Best known for studying the daily life of chimpanzees in Tanzania with only binoculars and a notebook in 1960, Goodall’s observations opened debate over what exactly separates ape from man.
Christina Goldstein, the conference and events planners for the College of Arts and Sciences, said students can expect an “impactful” lecture from Goodall.
“She’s a renowned naturalist with a huge passion and experience for the world,” Goldstein said. “It’s a once in a life time opportunity to hear from a world icon.”
In her time among primates, she was first to discover chimpanzees use tools, and argued that traits, such as love or logic, are not exclusively human features.
Today, Goodall is a prominent environmentalist whom the United Nations named a Messenger of Peace in 2002.
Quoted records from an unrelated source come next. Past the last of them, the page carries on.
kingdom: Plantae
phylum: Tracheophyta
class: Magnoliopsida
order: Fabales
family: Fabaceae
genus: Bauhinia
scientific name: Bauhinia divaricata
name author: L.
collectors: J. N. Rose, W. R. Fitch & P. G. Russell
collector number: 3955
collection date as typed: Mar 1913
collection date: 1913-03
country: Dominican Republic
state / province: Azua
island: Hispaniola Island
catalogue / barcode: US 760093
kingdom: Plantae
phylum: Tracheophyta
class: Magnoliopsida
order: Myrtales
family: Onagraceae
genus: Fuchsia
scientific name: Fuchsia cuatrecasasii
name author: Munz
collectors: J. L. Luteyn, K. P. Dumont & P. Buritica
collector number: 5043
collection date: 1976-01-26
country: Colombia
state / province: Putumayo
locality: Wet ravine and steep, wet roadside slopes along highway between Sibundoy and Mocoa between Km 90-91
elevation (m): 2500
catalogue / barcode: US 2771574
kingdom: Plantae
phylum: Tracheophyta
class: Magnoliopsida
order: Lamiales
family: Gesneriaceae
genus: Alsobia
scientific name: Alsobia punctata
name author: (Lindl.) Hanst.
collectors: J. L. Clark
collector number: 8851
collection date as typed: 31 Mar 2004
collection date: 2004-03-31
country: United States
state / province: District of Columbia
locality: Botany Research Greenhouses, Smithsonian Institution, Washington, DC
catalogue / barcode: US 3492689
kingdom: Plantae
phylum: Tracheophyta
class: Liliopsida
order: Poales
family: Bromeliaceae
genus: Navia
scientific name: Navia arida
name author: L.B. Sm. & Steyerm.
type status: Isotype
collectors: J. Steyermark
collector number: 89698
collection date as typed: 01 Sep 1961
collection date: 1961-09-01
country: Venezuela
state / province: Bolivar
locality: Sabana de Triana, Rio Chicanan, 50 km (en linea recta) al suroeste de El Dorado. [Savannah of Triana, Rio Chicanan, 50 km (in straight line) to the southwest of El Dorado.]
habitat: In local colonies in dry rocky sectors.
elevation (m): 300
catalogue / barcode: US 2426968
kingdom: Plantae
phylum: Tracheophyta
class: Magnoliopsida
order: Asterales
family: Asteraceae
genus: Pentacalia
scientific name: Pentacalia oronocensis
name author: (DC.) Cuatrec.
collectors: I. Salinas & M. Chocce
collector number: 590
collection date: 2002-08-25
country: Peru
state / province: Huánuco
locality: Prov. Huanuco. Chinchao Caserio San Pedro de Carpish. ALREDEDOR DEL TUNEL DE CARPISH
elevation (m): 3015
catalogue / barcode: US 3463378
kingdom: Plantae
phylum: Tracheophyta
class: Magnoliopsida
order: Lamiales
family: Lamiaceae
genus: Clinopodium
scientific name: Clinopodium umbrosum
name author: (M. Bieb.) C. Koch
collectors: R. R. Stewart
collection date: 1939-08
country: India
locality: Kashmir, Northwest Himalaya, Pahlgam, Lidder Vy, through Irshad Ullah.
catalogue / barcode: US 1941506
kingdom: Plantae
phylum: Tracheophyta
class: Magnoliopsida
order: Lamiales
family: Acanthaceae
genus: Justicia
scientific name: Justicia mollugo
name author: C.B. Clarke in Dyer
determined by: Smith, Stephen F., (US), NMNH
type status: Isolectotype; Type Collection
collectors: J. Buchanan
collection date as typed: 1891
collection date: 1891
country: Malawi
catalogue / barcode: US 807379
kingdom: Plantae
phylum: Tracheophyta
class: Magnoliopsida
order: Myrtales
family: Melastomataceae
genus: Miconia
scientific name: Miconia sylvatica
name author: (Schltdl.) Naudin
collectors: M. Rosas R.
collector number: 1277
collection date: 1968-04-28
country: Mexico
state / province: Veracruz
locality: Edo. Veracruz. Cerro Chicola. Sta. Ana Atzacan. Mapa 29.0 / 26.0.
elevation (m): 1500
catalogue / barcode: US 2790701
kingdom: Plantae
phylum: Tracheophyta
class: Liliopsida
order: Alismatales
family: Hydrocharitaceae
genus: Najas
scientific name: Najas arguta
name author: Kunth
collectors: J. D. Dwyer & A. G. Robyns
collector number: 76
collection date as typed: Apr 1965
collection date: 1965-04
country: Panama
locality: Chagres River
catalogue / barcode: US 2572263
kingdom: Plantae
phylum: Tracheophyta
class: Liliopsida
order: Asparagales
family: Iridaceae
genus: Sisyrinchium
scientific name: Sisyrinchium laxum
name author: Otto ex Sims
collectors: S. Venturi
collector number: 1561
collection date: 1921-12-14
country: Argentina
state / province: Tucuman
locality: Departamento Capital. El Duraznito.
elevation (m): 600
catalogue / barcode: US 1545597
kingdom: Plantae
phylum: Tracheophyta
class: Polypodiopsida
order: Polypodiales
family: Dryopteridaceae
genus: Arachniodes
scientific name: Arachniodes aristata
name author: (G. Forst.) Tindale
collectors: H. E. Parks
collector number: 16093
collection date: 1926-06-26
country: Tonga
Goodall also founded an institute that protects chimpanzees, has written over a dozen books and guest starred on “The Simpsons.” She recently celebrated her 80th birthday, but still travels 300 days a year to speak on behalf of the environment and her chimpanzee friends.
In tonight’s lecture, Goodall has planned to talk about her experiences in the jungle, as well as what students can do to live in peace with nature.
Following the lecture, students may ask Goodall questions. There will also be a book signing at the end, with copies of Goodall’s latest book, “Seeds of Hope: Wisdom and Wonder from the World of Plants,” available for purchase.
The focus of her latest book is botany and how the public is often unaware of how many species of plants go extinct each year.
The lecture is sponsored by the USF College of Arts and Sciences’ Frontier Forum lecture series and Center for Student Involvement’s University Lecture Series.